Amy, hoje no trabalho eu escutei muita bobagem a respeito de você, dos seus exageros, da sua morte. Tenho tentado aprender que nem todos são empatas por si só, tenho ficado mais quieta que feito fumaça e me enfiado em discussões improdutivas. Poucas pessoas me passam a sensação de sofá da sala, que é mais ou menos essa: se conhecesse ao vivo, em cores e olfatos, poderia fazer um zilhão de perguntas que soariam pertinentes e ter conversas bastante produtivas. Você, por certo, está dentro das transloucadas que tanto admiro por aí. Fique sabendo que este é um elogio e tanto - afinal, são poucas.

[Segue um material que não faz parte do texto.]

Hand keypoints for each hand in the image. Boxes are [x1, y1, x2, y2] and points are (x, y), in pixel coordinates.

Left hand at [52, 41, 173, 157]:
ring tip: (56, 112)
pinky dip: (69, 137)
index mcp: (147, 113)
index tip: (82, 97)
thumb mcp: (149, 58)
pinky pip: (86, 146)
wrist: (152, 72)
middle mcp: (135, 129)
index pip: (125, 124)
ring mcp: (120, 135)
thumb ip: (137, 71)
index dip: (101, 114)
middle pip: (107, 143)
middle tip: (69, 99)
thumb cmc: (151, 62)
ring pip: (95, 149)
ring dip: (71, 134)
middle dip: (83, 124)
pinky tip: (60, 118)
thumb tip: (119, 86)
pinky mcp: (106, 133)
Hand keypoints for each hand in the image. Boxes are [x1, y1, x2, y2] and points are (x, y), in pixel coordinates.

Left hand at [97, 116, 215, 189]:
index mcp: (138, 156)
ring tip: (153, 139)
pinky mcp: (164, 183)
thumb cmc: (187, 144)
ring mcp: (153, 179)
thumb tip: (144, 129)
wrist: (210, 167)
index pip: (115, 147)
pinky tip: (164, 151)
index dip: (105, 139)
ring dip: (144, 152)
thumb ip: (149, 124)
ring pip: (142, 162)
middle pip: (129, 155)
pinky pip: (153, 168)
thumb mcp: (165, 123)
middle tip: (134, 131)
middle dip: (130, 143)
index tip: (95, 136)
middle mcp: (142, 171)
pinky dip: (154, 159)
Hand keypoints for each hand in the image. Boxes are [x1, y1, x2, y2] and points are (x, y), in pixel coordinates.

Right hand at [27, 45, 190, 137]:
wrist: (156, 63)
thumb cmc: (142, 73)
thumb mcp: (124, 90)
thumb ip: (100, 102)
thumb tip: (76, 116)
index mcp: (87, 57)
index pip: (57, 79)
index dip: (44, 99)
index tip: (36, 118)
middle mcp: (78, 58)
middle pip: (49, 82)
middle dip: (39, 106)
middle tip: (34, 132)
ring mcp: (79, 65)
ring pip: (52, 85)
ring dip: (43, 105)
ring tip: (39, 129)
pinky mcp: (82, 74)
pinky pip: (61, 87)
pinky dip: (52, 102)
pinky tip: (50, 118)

Amy, você se foi logo quando sentada naquela curva onde todos acreditávamos: ela tem melhorado, está mais coradinha, vai sair dessa. Estarreci ao ligar o netbook e presenciar que era real, que você tinha finalmente entrado pra turma dos legendários que abandonam a gente cedo demais, aos 27 anos de idade. Quem mais vai cantar sobre caras que são bem mais velhos e deveriam ser mais fortes que a gente, mas não passam de uns medrosos? A que moça você passou o bastão pra contar o quão horrível é ser uma perdedora nos jogos de amor? Tem alguém por aqui que inspire força, autenticidade e rebeldia suficiente pra falar sobre o luto negro dos relacionamentos que precisam acabar? Ainda busco tateando, no escuro, e tudo que escuto não tem três pinguinhos da sua originalidade. São banais.
Amy, por que é que a gente acorda sempre sozinha quando é forte demais? Amy, tem alguma cantorinha que procure o amor na plateia e sussurre "eu te amo" antes de começar a música? Amy, é difícil se manter o dia todo ocupada pra não surtar, eu sei, bem que sei. A gente se levanta, limpa a casa - ao menos não estamos bebendo, lembra? - e faz um esforço descomunal pra ser normal; chega a dar medo. Amy, no fim das contas: eu, assim como esses nossos corações selvagens, também prefiro ser inquieta. E é por esse motivo mesmo que eles todos sabem que a gente não é boa, não o suficiente pra mesmice que todos tão acostumados.
Amy, a gente para em determinado momento da vida de se auto-enganar? Como faço pra fugir correndo de salto na mão desses caras que só querem jogos, lances de uma noite ou aventuras esporádicas? Amy, deságua aí em alguém que escreva verdade, que narre cotidianos desses que se entregam demais ao playground sinuoso que é a vida. Vai, encarna aí numa senhorinha, na menina negra que tem timbre, num rapaz que compreenda a alma feminina ou seja também um impulsivo e envia pra nós suas visões de alma que segue viva na memória alheia, nos botecos de esquina, nas ruas mais cabulosas de cidades caóticas.
Amy, Amy, Amy: feito um desses feitos astronômicos que passam pela Terra uma vez que outra, anos após anos, nos resta sentar e esperar tanta energia criativa bem desperdiçada surgir por aqui outra vez. Amy, tem esses quadrados que se disfarçam de admiradores, tem esse povo que crê mais no que lê por aí do que nas letras que tocam e nas notas escolhidas a dedo, mas a real é que a gente sente falta da sua presença de palco, da sua maluquice urbana, da falta de jeito que acabou se tornando jeito demais e, depois disso, mais nada. Você nem disse adeus com palavra nenhuma, mas nessa época quem morre centenas de vezes somos nós. Infelizmente.